--- Given entries Enclosed Below ---
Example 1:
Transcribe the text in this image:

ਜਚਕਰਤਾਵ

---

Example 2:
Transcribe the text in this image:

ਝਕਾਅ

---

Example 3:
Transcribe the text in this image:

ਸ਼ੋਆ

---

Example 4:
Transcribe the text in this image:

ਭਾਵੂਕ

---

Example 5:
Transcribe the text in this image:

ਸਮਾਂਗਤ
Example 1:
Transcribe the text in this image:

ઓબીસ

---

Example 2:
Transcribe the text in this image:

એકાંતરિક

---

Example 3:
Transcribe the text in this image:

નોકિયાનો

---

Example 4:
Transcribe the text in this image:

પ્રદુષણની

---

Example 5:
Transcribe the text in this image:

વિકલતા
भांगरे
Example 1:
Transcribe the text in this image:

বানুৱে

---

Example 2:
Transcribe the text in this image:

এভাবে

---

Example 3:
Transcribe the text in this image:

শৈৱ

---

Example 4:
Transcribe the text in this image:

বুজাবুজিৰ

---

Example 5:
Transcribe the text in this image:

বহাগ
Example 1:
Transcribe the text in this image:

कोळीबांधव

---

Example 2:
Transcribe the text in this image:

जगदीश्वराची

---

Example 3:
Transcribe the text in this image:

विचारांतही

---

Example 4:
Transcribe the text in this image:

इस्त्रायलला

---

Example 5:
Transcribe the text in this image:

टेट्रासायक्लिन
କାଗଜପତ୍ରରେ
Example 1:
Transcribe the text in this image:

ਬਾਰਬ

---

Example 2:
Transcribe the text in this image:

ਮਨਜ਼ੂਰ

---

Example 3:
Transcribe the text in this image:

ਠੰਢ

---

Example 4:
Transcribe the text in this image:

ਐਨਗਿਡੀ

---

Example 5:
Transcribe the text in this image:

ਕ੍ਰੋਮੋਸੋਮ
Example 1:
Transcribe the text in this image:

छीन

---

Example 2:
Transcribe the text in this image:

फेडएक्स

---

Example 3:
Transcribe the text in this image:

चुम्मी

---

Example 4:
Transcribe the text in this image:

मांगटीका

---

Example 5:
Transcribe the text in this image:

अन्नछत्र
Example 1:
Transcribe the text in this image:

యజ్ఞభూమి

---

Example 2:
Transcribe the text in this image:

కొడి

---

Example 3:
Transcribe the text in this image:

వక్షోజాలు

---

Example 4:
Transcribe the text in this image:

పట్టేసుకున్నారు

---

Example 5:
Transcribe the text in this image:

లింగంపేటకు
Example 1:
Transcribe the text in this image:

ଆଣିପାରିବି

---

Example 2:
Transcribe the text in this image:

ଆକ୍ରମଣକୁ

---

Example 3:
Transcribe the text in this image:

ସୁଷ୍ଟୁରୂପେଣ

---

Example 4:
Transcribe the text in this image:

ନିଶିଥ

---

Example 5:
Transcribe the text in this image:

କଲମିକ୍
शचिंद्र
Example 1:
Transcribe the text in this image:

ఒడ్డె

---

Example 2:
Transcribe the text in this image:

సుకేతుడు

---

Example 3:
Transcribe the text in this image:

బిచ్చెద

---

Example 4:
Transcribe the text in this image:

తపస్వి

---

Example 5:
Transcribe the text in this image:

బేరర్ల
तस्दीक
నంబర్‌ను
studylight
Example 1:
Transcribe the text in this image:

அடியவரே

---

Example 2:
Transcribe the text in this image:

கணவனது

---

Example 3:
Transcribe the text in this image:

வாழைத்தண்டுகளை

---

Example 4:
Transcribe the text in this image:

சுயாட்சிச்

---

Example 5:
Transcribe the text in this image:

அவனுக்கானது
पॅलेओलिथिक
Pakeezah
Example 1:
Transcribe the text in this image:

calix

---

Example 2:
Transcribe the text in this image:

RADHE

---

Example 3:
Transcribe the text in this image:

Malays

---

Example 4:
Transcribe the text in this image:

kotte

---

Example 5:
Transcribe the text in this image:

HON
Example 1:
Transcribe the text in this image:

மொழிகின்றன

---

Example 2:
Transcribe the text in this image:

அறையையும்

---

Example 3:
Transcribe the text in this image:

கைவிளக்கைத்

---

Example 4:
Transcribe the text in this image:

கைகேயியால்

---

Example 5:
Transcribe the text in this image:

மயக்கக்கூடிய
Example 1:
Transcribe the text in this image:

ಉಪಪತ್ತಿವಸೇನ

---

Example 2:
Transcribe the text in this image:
--- End of Enclosed Given entries ---
* What to produce:
Whatever appears in the data above must be copied word for word.

* Solution:
Example 1:
Transcribe the text in this image:

ਜਚਕਰਤਾਵ

---

Example 2:
Transcribe the text in this image:

ਝਕਾਅ

---

Example 3:
Transcribe the text in this image:

ਸ਼ੋਆ

---

Example 4:
Transcribe the text in this image:

ਭਾਵੂਕ

---

Example 5:
Transcribe the text in this image:

ਸਮਾਂਗਤ
Example 1:
Transcribe the text in this image:

ઓબીસ

---

Example 2:
Transcribe the text in this image:

એકાંતરિક

---

Example 3:
Transcribe the text in this image:

નોકિયાનો

---

Example 4:
Transcribe the text in this image:

પ્રદુષણની

---

Example 5:
Transcribe the text in this image:

વિકલતા
भांगरे
Example 1:
Transcribe the text in this image:

বানুৱে

---

Example 2:
Transcribe the text in this image:

এভাবে

---

Example 3:
Transcribe the text in this image:

শৈৱ

---

Example 4:
Transcribe the text in this image:

বুজাবুজিৰ

---

Example 5:
Transcribe the text in this image:

বহাগ
Example 1:
Transcribe the text in this image:

कोळीबांधव

---

Example 2:
Transcribe the text in this image:

जगदीश्वराची

---

Example 3:
Transcribe the text in this image:

विचारांतही

---

Example 4:
Transcribe the text in this image:

इस्त्रायलला

---

Example 5:
Transcribe the text in this image:

टेट्रासायक्लिन
କାଗଜପତ୍ରରେ
Example 1:
Transcribe the text in this image:

ਬਾਰਬ

---

Example 2:
Transcribe the text in this image:

ਮਨਜ਼ੂਰ

---

Example 3:
Transcribe the text in this image:

ਠੰਢ

---

Example 4:
Transcribe the text in this image:

ਐਨਗਿਡੀ

---

Example 5:
Transcribe the text in this image:

ਕ੍ਰੋਮੋਸੋਮ
Example 1:
Transcribe the text in this image:

छीन

---

Example 2:
Transcribe the text in this image:

फेडएक्स

---

Example 3:
Transcribe the text in this image:

चुम्मी

---

Example 4:
Transcribe the text in this image:

मांगटीका

---

Example 5:
Transcribe the text in this image:

अन्नछत्र
Example 1:
Transcribe the text in this image:

యజ్ఞభూమి

---

Example 2:
Transcribe the text in this image:

కొడి

---

Example 3:
Transcribe the text in this image:

వక్షోజాలు

---

Example 4:
Transcribe the text in this image:

పట్టేసుకున్నారు

---

Example 5:
Transcribe the text in this image:

లింగంపేటకు
Example 1:
Transcribe the text in this image:

ଆଣିପାରିବି

---

Example 2:
Transcribe the text in this image:

ଆକ୍ରମଣକୁ

---

Example 3:
Transcribe the text in this image:

ସୁଷ୍ଟୁରୂପେଣ

---

Example 4:
Transcribe the text in this image:

ନିଶିଥ

---

Example 5:
Transcribe the text in this image:

କଲମିକ୍
शचिंद्र
Example 1:
Transcribe the text in this image:

ఒడ్డె

---

Example 2:
Transcribe the text in this image:

సుకేతుడు

---

Example 3:
Transcribe the text in this image:

బిచ్చెద

---

Example 4:
Transcribe the text in this image:

తపస్వి

---

Example 5:
Transcribe the text in this image:

బేరర్ల
तस्दीक
నంబర్‌ను
studylight
Example 1:
Transcribe the text in this image:

அடியவரே

---

Example 2:
Transcribe the text in this image:

கணவனது

---

Example 3:
Transcribe the text in this image:

வாழைத்தண்டுகளை

---

Example 4:
Transcribe the text in this image:

சுயாட்சிச்

---

Example 5:
Transcribe the text in this image:

அவனுக்கானது
पॅलेओलिथिक
Pakeezah
Example 1:
Transcribe the text in this image:

calix

---

Example 2:
Transcribe the text in this image:

RADHE

---

Example 3:
Transcribe the text in this image:

Malays

---

Example 4:
Transcribe the text in this image:

kotte

---

Example 5:
Transcribe the text in this image:

HON
Example 1:
Transcribe the text in this image:

மொழிகின்றன

---

Example 2:
Transcribe the text in this image:

அறையையும்

---

Example 3:
Transcribe the text in this image:

கைவிளக்கைத்

---

Example 4:
Transcribe the text in this image:

கைகேயியால்

---

Example 5:
Transcribe the text in this image:

மயக்கக்கூடிய
Example 1:
Transcribe the text in this image:

ಉಪಪತ್ತಿವಸೇನ

---

Example 2:
Transcribe the text in this image:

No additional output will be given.